Apply pressure to release the frosting, hold for a few seconds to give time for the frosting to fold on itself and stick to the cupcake and then pull your hand upwards and leave. The more you pull the larger the petals will be.
Pipe all around the cupcake. Do not worry if there is some gaps or some petal fell off.
Use the green coloured buttercream with leaf tip to pipe leaves and fill the gaps and hide flaws if any.
Once frosted, let the cupcakes chill for 30 mins in the refrigerator. Meanwhile start constructing the bouquet part.
Constructing the Bouquet
Start by gluing together the plastic cups. Arrange the plastic cups on your worktop with 1 in the centre and 6 cups surrounding it.
Tape two cups adjacent to each other and also tape it to the centre cup. So each cup will have a total of 3 cello-tapes; two on the sides and 1 in the centre.
Turn the cups upside down and then stick three cups that are lined diagonally together.
Place the cellophane sheet on the top of your worktop. On top of that place the tissue papers diagonally to each other followed by the cake board and the prepared plastic cups.
Place any heavy object on top so that the cups doesn't move while you are working with the tissue papers.
Now choose the midsection of the two cups and draw an imaginary line to reach the end of the cellophane. Gather the cellophane and tissue papers together and bring it closer to the cups, overlapping the sides on top of each other. Seal it with a cello tape. Repeat until all the cellophane and tissue papers is stuck to the cups.
Tie a rope at the base to further secure everything in place. You can hide the rope by tying a ribbon on top.
Assembling the Bouquet
Take the smaller green tissue paper here.
Place the cupcakes on top. Bring the tissue paper closer to wrap the cupcakes.
Before placing the cupcakes in to the glasses you can add in some chocolates into the cups as a little surprise.
And then place your wrapped cupcakes in each of the glasses and voila a beautiful cupcake bouquet is ready to be gifted.

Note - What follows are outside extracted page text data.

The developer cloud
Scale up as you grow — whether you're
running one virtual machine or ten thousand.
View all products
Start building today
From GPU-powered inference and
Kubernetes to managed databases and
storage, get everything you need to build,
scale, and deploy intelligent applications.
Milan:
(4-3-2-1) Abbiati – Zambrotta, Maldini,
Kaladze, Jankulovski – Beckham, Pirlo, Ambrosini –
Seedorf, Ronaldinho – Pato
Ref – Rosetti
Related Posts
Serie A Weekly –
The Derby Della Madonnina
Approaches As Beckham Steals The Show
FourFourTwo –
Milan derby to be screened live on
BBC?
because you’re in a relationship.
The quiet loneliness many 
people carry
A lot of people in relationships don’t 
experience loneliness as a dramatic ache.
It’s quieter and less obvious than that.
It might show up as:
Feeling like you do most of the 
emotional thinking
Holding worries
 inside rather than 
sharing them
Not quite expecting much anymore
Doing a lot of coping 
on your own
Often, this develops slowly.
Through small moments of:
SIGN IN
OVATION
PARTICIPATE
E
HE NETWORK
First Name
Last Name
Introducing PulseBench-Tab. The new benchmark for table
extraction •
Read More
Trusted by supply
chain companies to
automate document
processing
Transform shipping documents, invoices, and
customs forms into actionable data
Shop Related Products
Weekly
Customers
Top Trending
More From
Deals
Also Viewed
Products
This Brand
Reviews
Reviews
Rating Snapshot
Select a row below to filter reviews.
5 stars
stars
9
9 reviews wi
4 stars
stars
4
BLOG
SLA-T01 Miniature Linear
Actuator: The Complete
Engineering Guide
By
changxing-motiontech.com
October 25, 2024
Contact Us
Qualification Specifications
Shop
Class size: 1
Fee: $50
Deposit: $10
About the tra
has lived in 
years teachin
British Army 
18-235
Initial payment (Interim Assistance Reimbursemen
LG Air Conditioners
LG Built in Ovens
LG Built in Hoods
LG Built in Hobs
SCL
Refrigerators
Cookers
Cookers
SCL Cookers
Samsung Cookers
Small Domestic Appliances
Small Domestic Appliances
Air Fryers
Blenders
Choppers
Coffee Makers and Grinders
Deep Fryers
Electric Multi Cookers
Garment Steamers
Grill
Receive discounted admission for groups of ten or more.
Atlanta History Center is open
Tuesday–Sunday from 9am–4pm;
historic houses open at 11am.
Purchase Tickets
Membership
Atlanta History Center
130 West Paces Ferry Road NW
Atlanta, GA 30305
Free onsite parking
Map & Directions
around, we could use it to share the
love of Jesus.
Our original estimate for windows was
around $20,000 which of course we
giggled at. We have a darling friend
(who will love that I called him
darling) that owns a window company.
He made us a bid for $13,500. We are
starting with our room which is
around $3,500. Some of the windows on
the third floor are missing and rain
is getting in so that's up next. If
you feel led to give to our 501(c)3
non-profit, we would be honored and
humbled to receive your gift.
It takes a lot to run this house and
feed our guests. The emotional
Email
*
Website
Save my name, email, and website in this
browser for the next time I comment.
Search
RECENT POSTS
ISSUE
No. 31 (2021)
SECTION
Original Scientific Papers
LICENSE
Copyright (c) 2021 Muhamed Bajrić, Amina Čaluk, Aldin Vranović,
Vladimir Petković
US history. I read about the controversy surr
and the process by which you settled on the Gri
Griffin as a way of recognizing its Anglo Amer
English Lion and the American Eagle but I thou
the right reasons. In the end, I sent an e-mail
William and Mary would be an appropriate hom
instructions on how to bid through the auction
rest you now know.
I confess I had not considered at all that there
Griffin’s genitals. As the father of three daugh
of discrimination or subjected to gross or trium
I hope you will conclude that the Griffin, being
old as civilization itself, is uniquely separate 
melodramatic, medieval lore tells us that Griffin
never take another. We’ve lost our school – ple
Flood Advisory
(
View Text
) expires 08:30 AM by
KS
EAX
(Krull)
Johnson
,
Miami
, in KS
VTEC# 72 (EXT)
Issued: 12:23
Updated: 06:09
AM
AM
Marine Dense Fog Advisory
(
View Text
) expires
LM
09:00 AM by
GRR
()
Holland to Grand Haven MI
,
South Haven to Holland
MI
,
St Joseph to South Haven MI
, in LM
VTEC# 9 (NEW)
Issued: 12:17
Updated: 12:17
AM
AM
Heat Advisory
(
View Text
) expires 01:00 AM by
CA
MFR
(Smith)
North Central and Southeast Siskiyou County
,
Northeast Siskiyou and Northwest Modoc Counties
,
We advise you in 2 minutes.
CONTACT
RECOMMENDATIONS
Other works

Please note that the amount of buttercream frosting mentioned in the recipe card needs to be taken as approximate value as the amount would depend on which nozzle you are using and what design you are making.
For the designs seen in the images I have used 350 gms of Butter and 150 gms Condensed Milk. Find the instructions for making it in our Buttercream 101 post.
If you do not have Russian Nozzles you can still make this with any regular nozzles that you own. Check this post on Buttercream Flowers - Part 1 for additional details of making buttercream flowers using regular nozzles.
In place of using Plastic or Foam cups, you can also use styrofoam balls that is available commercially. The constructing instructions would vary in that case.
I would recommend using chocolate cupcakes as the base as it would represent the darker colour of soil. But again you can definitely go forward and use any flavour of choice.
No Russian pipes - no problem. Check this post on Buttercream Flowers were I teach not 1 or 2 but 5 different piping techniques to make flowers using regular piping tips. If not anything you can simply do a swirl frosting on top and use that too.
Once frosted place the cupcakes in the refrigerator for a minimum of 30 mins. It is always a better idea to work with chilled cupcakes as the frosting won't smear easily while handling the cupcakes and you can be rest assured that the design remains intact.
No matter what make sure to use green coloured frosting for leaves and green tissue paper for wrapping the cupcakes as that is what will give the bouquet a cohesive look.
First decide on the colours of the cupcake flowers and then choose your tissue paper colour accordingly.
A fancier looking cellophane paper on the outside part would further enhance the look of the bouquet.